Crime and control

Sentimental harangues are no answer. Fast-track courts are a useful first step to address rape

Responding to the brutal rape of a 23-year-old woman in the national capital, a case that has shaken Parliament and the nation, the Delhi High Court has announced five fast-track courts to address such incidents in the city. This case is only one of the many that go unnoticed and unpunished across the nation. Yet the decision to allocate more legal resources is certainly reassuring.

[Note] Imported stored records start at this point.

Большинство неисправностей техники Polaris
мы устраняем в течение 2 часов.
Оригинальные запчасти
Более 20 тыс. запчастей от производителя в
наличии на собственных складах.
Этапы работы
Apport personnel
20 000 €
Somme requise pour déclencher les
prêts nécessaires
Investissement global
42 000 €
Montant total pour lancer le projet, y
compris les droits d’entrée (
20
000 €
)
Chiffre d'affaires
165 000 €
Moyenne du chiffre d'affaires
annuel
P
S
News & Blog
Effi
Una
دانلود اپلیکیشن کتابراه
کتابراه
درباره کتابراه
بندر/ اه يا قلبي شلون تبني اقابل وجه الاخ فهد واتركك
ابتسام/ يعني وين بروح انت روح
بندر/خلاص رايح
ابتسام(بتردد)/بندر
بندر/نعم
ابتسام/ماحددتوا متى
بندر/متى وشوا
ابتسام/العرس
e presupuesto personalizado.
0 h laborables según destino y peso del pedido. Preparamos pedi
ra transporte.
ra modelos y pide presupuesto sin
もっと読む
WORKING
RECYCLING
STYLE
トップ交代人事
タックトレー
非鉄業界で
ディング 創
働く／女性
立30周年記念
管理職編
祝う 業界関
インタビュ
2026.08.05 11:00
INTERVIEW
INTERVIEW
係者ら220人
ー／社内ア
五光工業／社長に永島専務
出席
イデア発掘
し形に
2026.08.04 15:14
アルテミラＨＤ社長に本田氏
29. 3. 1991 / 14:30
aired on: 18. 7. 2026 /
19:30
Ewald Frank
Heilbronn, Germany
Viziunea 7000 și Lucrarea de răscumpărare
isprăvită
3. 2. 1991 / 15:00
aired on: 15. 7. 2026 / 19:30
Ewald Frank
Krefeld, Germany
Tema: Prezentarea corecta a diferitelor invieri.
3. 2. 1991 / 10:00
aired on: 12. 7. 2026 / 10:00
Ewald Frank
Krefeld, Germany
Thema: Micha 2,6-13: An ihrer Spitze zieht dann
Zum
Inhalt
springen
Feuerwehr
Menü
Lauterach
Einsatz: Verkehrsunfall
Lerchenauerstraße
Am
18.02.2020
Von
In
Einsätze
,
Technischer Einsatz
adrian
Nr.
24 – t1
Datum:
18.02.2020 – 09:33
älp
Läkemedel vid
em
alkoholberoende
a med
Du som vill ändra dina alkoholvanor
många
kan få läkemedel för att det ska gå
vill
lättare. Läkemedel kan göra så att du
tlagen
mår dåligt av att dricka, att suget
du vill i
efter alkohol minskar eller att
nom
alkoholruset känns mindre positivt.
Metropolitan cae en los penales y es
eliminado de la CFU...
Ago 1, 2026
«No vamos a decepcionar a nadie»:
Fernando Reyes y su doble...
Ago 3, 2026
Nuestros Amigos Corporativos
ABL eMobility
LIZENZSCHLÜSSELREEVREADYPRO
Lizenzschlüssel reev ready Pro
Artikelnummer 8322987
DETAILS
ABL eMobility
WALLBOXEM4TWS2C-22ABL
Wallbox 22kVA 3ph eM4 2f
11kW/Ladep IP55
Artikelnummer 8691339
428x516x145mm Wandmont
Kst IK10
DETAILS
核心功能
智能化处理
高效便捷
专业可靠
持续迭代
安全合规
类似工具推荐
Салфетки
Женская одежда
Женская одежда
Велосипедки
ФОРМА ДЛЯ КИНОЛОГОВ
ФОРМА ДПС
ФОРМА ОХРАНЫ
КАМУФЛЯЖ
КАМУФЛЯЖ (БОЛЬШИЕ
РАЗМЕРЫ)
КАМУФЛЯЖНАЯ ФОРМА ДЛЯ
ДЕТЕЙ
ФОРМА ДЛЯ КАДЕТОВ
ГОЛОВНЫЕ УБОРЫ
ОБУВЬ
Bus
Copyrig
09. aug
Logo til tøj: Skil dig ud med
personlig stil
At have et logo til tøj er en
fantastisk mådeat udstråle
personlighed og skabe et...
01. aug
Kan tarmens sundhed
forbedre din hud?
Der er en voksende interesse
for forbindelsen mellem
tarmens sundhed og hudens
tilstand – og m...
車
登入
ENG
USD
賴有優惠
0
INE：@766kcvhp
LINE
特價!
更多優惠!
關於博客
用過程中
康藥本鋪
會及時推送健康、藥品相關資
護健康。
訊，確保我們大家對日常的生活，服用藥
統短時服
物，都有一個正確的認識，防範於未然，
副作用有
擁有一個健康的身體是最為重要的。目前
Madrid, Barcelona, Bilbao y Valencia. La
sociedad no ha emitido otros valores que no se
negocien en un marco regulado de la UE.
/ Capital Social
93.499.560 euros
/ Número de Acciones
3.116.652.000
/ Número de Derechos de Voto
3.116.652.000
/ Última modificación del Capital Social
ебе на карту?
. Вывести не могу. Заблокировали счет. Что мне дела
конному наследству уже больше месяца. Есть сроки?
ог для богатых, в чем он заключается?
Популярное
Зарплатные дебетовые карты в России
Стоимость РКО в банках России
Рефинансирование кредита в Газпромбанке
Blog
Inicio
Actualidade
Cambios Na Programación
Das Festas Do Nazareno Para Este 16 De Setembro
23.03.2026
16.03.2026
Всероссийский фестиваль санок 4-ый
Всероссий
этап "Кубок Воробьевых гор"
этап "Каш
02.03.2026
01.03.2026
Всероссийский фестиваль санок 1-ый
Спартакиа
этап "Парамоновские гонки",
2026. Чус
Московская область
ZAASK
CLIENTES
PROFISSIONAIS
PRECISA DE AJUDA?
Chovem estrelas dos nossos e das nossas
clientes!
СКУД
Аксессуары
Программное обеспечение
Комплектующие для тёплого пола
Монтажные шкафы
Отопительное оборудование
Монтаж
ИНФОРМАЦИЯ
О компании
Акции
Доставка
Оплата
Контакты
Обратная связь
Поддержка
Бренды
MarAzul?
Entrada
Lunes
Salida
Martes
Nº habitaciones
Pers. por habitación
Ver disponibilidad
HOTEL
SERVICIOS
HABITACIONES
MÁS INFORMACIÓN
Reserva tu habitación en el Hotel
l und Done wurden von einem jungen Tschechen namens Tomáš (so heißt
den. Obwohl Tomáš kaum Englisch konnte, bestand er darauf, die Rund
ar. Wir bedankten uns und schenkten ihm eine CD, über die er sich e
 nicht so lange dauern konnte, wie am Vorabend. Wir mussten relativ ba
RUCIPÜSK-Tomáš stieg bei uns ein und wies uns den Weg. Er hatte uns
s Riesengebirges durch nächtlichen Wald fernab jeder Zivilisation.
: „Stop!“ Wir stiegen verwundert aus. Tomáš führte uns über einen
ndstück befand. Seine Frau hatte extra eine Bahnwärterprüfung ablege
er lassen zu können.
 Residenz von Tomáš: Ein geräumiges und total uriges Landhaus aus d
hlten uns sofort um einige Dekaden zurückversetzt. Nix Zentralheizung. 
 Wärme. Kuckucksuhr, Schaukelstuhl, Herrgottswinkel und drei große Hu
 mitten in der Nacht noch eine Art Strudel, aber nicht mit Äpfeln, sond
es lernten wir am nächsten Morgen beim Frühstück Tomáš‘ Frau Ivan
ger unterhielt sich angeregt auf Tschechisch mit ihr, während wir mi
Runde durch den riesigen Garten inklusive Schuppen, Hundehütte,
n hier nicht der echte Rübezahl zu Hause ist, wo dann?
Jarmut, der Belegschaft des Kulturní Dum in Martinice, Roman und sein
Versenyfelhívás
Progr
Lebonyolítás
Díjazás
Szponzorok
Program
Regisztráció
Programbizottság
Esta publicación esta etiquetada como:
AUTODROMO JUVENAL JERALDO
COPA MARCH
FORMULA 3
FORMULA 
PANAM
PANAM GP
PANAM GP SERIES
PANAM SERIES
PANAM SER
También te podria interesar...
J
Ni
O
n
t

This is a far more useful response than the emotional calls for castration and killing that have followed the revelation of the crime. Treating it on par with attempt to murder, as has been suggested, may assuage the feelings of lawmakers, but is not especially likely to avert further such incidents. Studies have underlined that it is not the severity of punishment, but its certainty, that deters criminals. A tendency to report crimes, which raises the expectation of punishment, also deters crime. By those criteria, rape is miserably under-reported, the judicial process is tardy and the chances of conviction slender. Apart from the "stigma" that encourages silence, the investigative system also tends to treat sexual assault with insensitivity, even misogyny. Delay can dilute the case, and the rounds of questioning and examination can make an already shocked and fearful victim feel abused all over again. As Adrienne Rich writes in a moving poem about a rape victim confronting the officer-interrogator — she is "guilty of the crime of being forced".

The problem lies more with inadequate policing and the deeper cultural hostility towards women, than in the legal approach. In India, the testimony of the victim is enough to secure a conviction in most cases of sexual violence, and requires no corroborating evidence. The logic is that sexual assault usually takes place in closed spaces without witnesses, and that medical evidence is often unavailable. This has been a hard-won victory, one that switches the legal default in the victim's favour, without wrangling over physical injury or "character" or prior sexual conduct. And yet, rapes continue to happen, in public and private spaces, dominance continues to be asserted through women's bodies, victim-blaming persists, and women's freedoms are further constricted because of the sense of sexual threat. Rape is a crucial instrument of a patriarchal culture — it stops women from asserting their rights to the outside world, makes them rely on male protectors, and afraid of drawing attention. The real change, then, has to be in the way men and women are socialised.